**Texte fourni**:

À Roubaix des mamans face à l’angoisse d’un départ en Syrie

À Roubaix des mamans face à l'angoisse d'un départ en Syrie

C’est d’abord un constat, celui de mamans souvent démunies face aux risques d’un départ de leurs enfants en Syrie. C’est aussi le besoin d’en parler, de rompre l’isolement, de donner des clés pour identifier les signes de radicalisation. Et, ce samedi, dans le cadre d’une journée de sensibilisation sur ce thème, il n’y avait plus une place dans le petit local de l’association Servir. «
On fait un premier pas. On en fera un deuxième pour l’ouvrir à plus de monde, explique Fatiha Touimi, directrice de l’association, regrettant de n’avoir pas une salle plus grande pour un sujet si concernant. Il y a des associations pour écouter. Il ne faut surtout pas hésiter à en parler autour de vous, à être les ambassadrices de ce qu’ont dit Charline Delporte et Lydie. »

Une phase de séduction

Membres du centre national d’accompagnement familial face à l’emprise sectaire (CAFFES), les deux femmes sont venues parler de ce risque et de l’importance pour les parents de ne pas s’isoler. Le témoignage douloureux de Lydie dont la fille est partie en Syrie aurait même levé les doutes d’une des participantes à cette journée, convaincue désormais que sa petite-fille envisage de s’y rendre elle aussi. Ce qui l’aurait alerté est cette cause humanitaire souvent mise en avant par les candidats au départ.

Charline Delporte insiste beaucoup sur ce piège qui se referme sur de jeunes gens vulnérables. Car avant l’endoctrinement et la rupture avec les proches, l’emprise sectaire passe d’abord par une phase de séduction. «
Ils se laissent entraîner par quelque chose de sympa
», explique-t-elle. Cela peut donc être une cause présentée comme «
humanitaire
».

**Données fournies**:

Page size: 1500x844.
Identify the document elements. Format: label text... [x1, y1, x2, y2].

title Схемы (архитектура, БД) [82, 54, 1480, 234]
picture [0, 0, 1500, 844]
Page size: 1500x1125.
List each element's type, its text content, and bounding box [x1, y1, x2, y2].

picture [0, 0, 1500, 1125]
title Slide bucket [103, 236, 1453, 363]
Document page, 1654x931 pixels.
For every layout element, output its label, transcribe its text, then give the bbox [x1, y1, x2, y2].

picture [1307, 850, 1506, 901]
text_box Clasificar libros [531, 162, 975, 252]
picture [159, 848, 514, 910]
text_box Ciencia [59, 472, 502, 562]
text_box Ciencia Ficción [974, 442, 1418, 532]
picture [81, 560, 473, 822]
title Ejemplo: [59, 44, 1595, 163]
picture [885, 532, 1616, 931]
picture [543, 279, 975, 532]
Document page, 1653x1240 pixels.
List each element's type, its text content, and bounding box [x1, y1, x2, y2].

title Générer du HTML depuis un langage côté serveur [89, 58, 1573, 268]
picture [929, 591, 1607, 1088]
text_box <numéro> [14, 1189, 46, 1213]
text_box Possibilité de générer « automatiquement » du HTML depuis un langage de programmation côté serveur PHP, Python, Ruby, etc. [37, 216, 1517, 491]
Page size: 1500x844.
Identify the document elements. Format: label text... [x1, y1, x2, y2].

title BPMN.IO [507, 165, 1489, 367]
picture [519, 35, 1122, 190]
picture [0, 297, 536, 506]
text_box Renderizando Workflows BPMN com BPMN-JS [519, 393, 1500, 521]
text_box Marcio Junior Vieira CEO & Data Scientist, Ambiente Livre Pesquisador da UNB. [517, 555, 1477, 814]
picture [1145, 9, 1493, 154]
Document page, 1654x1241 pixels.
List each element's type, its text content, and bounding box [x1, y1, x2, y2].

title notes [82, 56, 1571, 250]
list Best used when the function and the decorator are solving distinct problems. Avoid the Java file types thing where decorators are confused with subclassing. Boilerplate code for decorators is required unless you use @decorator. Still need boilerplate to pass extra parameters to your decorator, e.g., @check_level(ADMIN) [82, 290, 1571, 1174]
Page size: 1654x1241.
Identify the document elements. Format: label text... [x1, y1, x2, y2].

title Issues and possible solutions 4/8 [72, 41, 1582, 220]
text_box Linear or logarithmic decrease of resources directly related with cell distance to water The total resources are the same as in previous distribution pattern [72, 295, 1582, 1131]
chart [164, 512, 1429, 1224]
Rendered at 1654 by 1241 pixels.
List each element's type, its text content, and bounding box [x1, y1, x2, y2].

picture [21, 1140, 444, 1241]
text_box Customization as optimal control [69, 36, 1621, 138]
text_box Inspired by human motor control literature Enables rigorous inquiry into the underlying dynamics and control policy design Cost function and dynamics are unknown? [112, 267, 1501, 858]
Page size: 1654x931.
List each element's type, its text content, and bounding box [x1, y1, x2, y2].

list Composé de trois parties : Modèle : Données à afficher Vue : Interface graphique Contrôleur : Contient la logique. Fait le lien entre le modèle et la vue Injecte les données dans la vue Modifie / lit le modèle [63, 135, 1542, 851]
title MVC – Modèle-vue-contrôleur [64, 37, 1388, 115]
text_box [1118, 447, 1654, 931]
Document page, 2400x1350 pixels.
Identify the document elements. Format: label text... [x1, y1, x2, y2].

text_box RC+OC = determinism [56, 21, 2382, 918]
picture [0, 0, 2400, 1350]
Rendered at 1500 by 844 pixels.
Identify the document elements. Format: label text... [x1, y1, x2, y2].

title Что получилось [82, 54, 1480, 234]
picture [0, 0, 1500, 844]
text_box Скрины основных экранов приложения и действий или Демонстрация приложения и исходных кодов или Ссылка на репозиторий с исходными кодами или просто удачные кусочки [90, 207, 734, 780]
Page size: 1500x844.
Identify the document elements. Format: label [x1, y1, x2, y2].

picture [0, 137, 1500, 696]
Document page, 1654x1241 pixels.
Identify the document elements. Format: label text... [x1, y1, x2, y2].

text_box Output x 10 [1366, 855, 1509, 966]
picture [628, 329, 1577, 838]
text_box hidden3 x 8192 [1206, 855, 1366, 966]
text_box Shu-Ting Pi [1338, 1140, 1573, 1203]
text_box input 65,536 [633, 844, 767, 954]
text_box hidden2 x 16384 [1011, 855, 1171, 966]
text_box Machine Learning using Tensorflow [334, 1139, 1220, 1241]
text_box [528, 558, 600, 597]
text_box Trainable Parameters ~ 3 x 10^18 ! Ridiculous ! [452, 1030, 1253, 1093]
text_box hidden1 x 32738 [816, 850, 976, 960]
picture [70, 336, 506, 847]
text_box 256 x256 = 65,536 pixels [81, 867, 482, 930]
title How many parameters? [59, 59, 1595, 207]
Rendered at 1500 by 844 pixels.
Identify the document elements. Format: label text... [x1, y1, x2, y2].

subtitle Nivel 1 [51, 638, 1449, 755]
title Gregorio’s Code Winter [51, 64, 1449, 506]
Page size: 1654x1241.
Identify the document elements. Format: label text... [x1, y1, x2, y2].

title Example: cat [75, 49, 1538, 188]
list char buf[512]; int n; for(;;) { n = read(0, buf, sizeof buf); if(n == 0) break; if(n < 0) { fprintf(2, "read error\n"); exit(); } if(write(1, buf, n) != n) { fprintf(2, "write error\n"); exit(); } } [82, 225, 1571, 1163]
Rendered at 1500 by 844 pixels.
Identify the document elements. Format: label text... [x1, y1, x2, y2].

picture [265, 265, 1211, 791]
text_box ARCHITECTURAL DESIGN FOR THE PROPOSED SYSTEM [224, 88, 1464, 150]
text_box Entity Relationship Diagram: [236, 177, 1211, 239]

**Objectifs**:
A - Selon l'article sur Roubaix, qui dirige l'association Servir ?
B - Reprenez le passage de l'article sur Roubaix qui va de « Membres du centre » jusqu'à « candidats au départ. », en remplaçant « petite-fille » par « nièce ».
C - Dressez la liste de toutes les personnes désignées par leur nom dans l'article sur Roubaix.

**Réponses attendues**:
A - Fatiha Touimi

B -
Membres du centre national d’accompagnement familial face à l’emprise sectaire (CAFFES), les deux femmes sont venues parler de ce risque et de l’importance pour les parents de ne pas s’isoler. Le témoignage douloureux de Lydie dont la fille est partie en Syrie aurait même levé les doutes d’une des participantes à cette journée, convaincue désormais que sa nièce envisage de s’y rendre elle aussi. Ce qui l’aurait alerté est cette cause humanitaire souvent mise en avant par les candidats au départ.

C - Fatiha Touimi, Charline Delporte, Lydie